# EXERCISE AIM:
The required result is a copy of each line below in which "ring" appears.

# MATERIAL FOR THE TASK:
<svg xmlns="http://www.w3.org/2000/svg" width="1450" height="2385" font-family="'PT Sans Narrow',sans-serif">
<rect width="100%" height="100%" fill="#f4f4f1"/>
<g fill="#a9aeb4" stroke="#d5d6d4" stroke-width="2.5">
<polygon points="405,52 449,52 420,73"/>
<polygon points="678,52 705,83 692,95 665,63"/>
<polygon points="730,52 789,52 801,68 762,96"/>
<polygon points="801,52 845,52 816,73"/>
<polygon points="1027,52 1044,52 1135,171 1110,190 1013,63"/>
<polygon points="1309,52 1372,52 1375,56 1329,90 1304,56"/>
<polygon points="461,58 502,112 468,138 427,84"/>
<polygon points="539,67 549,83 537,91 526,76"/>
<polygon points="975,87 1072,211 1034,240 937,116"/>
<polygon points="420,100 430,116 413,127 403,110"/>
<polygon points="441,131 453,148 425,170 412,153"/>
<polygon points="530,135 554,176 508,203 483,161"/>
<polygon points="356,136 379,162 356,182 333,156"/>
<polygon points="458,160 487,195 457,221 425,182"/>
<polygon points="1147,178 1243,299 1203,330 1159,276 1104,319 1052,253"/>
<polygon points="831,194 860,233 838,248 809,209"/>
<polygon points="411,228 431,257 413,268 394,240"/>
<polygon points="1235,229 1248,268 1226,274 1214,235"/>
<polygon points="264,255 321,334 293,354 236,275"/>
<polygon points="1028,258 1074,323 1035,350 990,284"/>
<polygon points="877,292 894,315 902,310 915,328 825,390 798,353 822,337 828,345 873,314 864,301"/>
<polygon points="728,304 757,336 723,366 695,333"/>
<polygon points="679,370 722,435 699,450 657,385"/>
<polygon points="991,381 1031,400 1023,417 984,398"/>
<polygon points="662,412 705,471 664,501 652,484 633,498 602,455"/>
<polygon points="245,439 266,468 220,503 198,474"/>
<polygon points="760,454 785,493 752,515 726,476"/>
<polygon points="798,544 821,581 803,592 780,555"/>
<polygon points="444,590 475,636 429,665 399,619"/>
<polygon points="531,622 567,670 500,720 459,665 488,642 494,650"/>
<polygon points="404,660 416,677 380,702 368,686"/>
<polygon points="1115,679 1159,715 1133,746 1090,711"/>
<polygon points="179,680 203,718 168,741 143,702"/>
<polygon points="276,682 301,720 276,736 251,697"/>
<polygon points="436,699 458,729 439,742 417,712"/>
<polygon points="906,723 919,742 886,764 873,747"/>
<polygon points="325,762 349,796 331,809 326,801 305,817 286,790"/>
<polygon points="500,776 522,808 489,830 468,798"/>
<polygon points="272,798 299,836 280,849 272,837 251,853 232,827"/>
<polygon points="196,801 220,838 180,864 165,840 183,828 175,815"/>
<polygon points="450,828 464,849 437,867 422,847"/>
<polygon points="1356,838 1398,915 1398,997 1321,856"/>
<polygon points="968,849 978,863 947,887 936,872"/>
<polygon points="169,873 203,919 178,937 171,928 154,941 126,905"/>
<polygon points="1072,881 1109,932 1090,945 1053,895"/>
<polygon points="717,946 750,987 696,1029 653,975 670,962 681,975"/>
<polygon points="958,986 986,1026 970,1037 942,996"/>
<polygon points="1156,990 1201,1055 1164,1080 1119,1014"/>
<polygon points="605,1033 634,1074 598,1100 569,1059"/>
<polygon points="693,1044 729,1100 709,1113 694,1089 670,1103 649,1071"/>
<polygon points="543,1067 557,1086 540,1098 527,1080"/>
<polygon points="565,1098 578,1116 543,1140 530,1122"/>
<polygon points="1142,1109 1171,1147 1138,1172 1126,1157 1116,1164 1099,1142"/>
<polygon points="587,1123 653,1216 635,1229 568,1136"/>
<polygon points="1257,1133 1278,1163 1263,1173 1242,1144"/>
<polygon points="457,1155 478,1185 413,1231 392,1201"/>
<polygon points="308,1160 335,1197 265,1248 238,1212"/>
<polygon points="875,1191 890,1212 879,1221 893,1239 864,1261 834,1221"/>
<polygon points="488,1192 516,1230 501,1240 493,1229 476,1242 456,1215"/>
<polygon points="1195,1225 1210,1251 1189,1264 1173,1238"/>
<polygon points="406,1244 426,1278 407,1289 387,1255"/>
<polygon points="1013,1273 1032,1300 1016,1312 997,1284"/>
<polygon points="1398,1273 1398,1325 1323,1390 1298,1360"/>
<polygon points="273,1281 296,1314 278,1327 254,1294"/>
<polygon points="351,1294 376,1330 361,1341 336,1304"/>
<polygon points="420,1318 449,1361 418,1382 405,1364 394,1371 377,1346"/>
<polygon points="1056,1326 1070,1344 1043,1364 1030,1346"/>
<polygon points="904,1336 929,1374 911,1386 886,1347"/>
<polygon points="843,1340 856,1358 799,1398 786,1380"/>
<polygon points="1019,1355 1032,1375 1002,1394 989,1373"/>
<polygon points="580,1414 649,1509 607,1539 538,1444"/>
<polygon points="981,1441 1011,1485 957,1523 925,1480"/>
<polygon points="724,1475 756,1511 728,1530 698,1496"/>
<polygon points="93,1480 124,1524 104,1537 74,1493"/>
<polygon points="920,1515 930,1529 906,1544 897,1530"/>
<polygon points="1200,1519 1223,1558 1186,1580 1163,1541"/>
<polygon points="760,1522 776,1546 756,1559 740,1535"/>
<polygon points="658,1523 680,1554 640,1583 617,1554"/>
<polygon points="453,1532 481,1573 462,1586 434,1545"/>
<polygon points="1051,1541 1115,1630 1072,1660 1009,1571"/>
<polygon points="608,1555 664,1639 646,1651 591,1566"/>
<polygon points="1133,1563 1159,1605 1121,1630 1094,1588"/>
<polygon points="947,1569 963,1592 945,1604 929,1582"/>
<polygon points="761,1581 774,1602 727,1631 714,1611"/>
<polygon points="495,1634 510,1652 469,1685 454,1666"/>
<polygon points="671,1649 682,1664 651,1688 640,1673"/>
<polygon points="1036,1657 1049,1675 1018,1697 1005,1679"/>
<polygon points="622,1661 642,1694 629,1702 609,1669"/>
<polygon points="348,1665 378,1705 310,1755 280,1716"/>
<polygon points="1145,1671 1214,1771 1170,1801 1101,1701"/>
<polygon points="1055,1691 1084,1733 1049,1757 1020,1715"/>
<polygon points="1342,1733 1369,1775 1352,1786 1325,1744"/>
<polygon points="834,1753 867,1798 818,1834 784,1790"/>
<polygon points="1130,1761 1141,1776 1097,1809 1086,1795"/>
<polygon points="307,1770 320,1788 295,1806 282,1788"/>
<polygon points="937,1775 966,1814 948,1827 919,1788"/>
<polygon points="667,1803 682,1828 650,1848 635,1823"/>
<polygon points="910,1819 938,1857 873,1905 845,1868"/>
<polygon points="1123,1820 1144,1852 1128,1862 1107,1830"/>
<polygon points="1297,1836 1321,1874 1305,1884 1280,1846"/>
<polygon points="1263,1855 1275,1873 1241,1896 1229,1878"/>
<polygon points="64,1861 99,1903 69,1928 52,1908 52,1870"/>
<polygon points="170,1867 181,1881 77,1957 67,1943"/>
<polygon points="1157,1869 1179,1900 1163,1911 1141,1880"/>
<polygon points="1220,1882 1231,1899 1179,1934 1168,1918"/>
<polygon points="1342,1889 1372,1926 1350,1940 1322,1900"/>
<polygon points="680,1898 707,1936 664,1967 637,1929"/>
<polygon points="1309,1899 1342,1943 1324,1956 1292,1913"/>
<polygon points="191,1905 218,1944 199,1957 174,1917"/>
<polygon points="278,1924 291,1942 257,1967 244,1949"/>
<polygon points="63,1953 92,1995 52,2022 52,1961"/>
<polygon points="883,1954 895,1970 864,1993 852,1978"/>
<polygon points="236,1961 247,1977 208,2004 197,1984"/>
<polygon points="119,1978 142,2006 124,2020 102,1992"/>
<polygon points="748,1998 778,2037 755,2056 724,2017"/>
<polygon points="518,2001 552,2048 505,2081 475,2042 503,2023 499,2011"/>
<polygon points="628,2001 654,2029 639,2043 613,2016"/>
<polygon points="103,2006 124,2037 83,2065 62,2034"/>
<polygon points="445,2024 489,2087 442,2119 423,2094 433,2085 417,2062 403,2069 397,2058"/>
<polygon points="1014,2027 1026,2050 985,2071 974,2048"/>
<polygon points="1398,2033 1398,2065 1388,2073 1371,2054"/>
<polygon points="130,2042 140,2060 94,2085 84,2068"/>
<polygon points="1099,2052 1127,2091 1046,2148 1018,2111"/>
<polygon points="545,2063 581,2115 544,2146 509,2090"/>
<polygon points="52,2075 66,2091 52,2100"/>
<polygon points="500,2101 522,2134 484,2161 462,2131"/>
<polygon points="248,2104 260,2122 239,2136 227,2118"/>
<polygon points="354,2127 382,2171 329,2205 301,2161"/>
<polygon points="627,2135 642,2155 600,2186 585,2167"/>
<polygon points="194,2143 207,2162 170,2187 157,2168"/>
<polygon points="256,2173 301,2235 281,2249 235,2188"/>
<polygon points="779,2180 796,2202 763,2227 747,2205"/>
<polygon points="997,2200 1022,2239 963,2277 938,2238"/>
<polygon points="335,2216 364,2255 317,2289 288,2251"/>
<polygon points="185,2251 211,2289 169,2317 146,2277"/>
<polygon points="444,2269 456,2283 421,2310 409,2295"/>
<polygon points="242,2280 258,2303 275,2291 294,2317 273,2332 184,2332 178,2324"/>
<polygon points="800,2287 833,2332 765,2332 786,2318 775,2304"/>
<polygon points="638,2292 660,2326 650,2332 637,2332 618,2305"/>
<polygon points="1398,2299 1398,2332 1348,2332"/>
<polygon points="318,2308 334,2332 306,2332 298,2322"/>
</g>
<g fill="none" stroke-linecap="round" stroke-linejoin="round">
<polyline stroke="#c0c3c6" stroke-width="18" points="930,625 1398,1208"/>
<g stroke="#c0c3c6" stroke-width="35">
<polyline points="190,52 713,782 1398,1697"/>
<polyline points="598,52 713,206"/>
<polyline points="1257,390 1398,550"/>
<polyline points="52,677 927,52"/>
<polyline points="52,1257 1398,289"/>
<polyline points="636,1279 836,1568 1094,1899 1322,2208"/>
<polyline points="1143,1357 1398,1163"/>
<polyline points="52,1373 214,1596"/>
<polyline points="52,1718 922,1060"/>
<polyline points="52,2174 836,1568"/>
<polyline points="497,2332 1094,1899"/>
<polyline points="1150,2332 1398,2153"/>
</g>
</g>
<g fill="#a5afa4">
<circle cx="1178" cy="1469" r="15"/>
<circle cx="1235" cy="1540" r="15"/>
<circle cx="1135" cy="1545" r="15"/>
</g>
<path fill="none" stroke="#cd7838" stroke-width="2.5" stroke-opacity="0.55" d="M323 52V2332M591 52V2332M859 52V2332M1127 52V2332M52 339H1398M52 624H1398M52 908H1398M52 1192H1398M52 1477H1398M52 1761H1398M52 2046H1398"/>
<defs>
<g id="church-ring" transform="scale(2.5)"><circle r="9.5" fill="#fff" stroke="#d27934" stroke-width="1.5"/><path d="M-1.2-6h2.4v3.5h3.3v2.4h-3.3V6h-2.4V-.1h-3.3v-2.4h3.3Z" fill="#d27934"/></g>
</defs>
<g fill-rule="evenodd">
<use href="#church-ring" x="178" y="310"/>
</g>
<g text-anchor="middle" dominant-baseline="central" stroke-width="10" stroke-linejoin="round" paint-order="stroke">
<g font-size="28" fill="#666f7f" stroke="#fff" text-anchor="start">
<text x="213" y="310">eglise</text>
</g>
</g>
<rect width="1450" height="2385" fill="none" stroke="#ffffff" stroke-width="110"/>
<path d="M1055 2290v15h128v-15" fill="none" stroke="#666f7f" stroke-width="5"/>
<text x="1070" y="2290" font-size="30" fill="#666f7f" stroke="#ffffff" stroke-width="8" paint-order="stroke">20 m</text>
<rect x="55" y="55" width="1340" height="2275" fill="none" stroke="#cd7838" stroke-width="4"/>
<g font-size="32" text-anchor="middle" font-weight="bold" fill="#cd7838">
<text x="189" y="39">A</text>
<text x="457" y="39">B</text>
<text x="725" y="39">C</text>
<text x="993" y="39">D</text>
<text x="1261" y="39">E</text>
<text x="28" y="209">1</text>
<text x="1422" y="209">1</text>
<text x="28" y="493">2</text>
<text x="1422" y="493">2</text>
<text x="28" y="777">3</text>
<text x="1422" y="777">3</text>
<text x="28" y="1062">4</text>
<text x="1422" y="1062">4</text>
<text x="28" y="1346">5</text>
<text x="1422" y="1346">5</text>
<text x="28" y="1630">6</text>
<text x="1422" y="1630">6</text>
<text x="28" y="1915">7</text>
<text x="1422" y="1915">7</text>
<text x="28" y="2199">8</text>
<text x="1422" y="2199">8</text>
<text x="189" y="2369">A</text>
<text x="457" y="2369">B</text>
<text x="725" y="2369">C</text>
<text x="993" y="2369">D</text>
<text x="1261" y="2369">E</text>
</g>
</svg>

# RESPONSE:
<g id="church-ring" transform="scale(2.5)"><circle r="9.5" fill="#fff" stroke="#d27934" stroke-width="1.5"/><path d="M-1.2-6h2.4v3.5h3.3v2.4h-3.3V6h-2.4V-.1h-3.3v-2.4h3.3Z" fill="#d27934"/></g>
<use href="#church-ring" x="178" y="310"/>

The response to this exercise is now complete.